Hello,
Apologies for the basic question, but I cannot for the life of me figure out how to get the SBS file location of the file I have open currently in SD2018.3 even after going through some of the API documentation
import sd
import sdplugins
from LTools.Tools import Exporter
class ExportToTGAFullSize(sdplugins.Plugin):
sPluginDesc = sdplugins.PluginDesc(
aLabel = 'Export To TGA - FullSize',
aTooltip = 'Exports the TGAs of the current Substance Graph to the Data Folder',
aPluginLocation = sdplugins.PluginLocationMenu(sdplugins.MenuId.Scripts, 'LTools', 0),
aIconFileAbsPath = '')
def run(self, aContext) :
#How to get the current file location so exporter knows where to mirror this in Project>Data?

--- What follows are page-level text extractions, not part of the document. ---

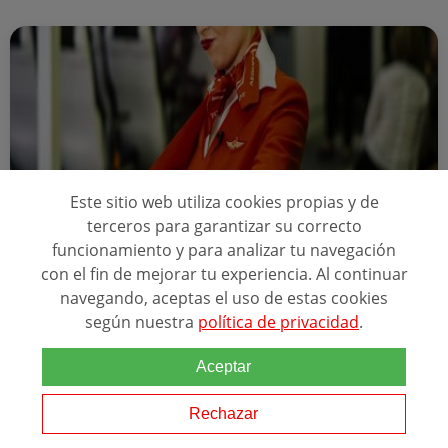
Este sitio web utiliza cookies propias y de
terceros para garantizar su correcto
funcionamiento y para analizar tu navegación
Online
200 horas
con el fin de mejorar tu experiencia. Al continuar
navegando, aceptas el uso de estas cookies
CURSO DE AZAFATA ASISTENTE DE VUELO
según nuestra
política de privacidad
.
AGENCIA ESTATAL DE SEGURIDAD AÉREA
ACREDITACIONES
Aceptar
+2
Rechazar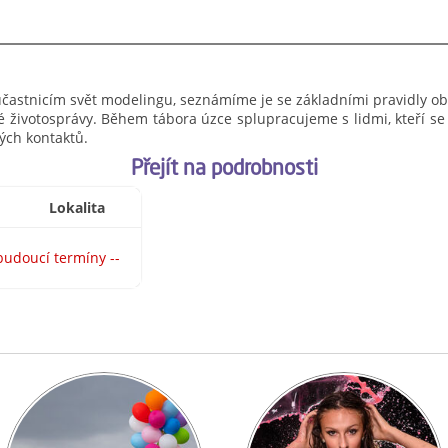
 účastnicím svět modelingu, seznámíme je se základními pravidly oblé
vé životosprávy. Během tábora úzce splupracujeme s lidmi, kteří se
vých kontaktů.
Přejít na podrobnosti
Lokalita
budoucí termíny --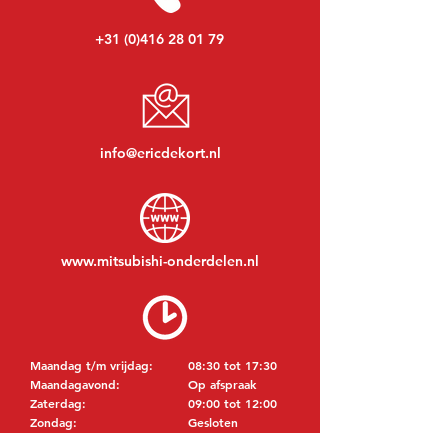
+31 (0)416 28 01 79
info@ericdekort.nl
www.mitsubishi-onderdelen.nl
Maandag t/m vrijdag:
08:30 tot 17:30
Maandagavond:
Op afspraak
Zaterdag:
09:00 tot 12:00
Zondag:
Gesloten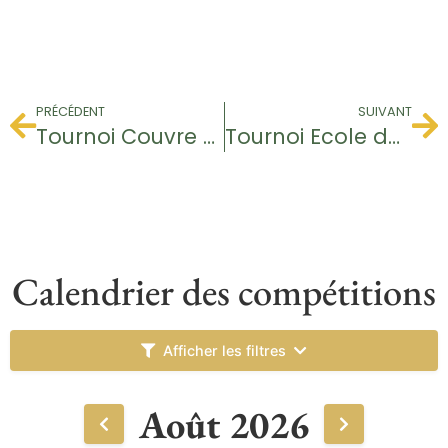
PRÉCÉDENT
SUIVANT
Tournoi Couvre Feu
Tournoi Ecole de Golf
Calendrier des compétitions
Afficher les filtres
Août 2026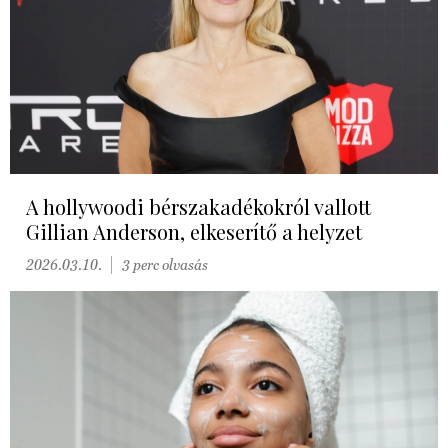
A hollywoodi bérszakadékokról vallott
Gillian Anderson, elkeserítő a helyzet
2026.03.10.
3 perc olvasás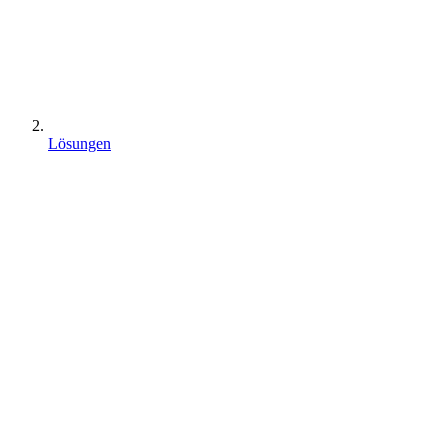
Lösungen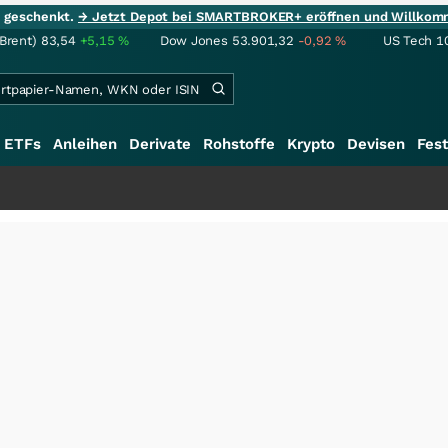
ie geschenkt.
→ Jetzt Depot bei SMARTBROKER+ eröffnen und Willkom
(Brent)
83,54
+5,15
%
Dow Jones
53.901,32
-0,92
%
US Tech 1
ETFs
Anleihen
Derivate
Rohstoffe
Krypto
Devisen
Fest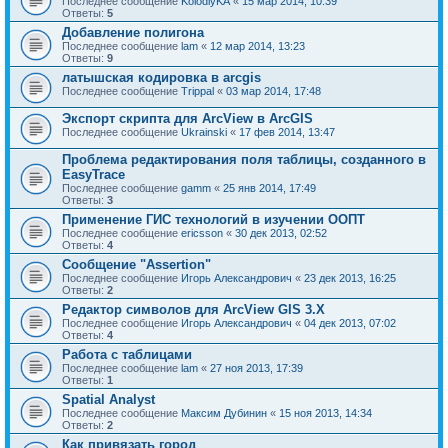
Последнее сообщение
KolodiyKA
«
15 мар 2014, 10:39
Ответы:
5
Добавление полигона
Последнее сообщение
lam
«
12 мар 2014, 13:23
Ответы:
9
латышская кодировка в arcgis
Последнее сообщение
Trippal
«
03 мар 2014, 17:48
Экспорт скрипта для ArcView в ArcGIS
Последнее сообщение
Ukrainski
«
17 фев 2014, 13:47
Проблема редактирования поля таблицы, созданного в
EasyTrace
Последнее сообщение
gamm
«
25 янв 2014, 17:49
Ответы:
3
Применение ГИС технологий в изучении ООПТ
Последнее сообщение
ericsson
«
30 дек 2013, 02:52
Ответы:
4
Сообщение "Assertion"
Последнее сообщение
Игорь Александрович
«
23 дек 2013, 16:25
Ответы:
2
Редактор символов для ArcView GIS 3.X
Последнее сообщение
Игорь Александрович
«
04 дек 2013, 07:02
Ответы:
4
Работа с таблицами
Последнее сообщение
lam
«
27 ноя 2013, 17:39
Ответы:
1
Spatial Analyst
Последнее сообщение
Максим Дубинин
«
15 ноя 2013, 14:34
Ответы:
2
Как привязать город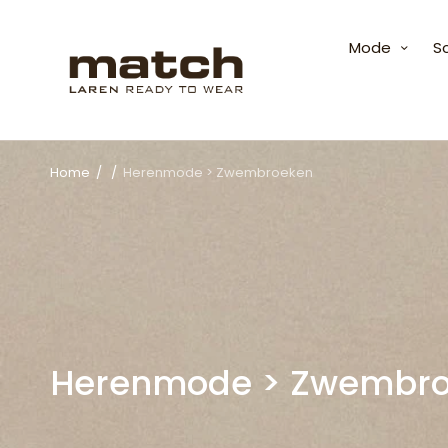
Mode
S
Home
/
/
Herenmode > Zwembroeken
Herenmode > Zwembr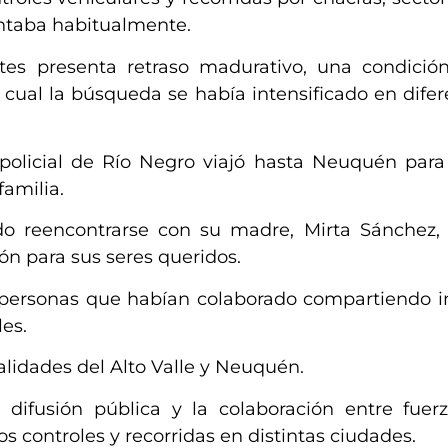
entaba habitualmente.
tes presenta retraso madurativo, una condici
l cual la búsqueda se había intensificado en dife
policial de Río Negro viajó hasta Neuquén para 
familia.
o reencontrarse con su madre, Mirta Sánchez, 
n para sus seres queridos.
 y personas que habían colaborado compartiendo 
es.
alidades del Alto Valle y Neuquén.
ifusión pública y la colaboración entre fuerza
s controles y recorridas en distintas ciudades.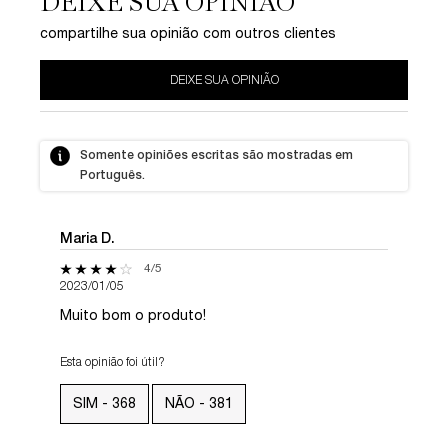
DEIXE SUA OPINIÃO
compartilhe sua opinião com outros clientes
DEIXE SUA OPINIÃO
Somente opiniões escritas são mostradas em
Português.
Maria D.
4 out of 5 stars.
4/5
2023/01/05
Muito bom o produto!
Esta opinião foi útil?
SIM -
368
NÃO -
381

Exporter.Export(ArtSourceFileLocation, 100)
pass
# Register module classes
sd.getContext().getSDApplication().registerModule(__name__)
Basically what I'm looking for is something like:
pm.sceneName() in Pymel/Maya which returns a value like-
P:/LTP4/Projects/ArtSource/Environments/Props/Crate_Clean.mb
Something like this but, in SBS format.... So
P:/LTP4/Projects/ArtSource/Environments/Materials/Shared/Wood_Clean.sbs
I also apologies for it being SD2018.3, but it is what our studio is running currently and I do not believe we are upgrading to a newer version of SD just yet
TIA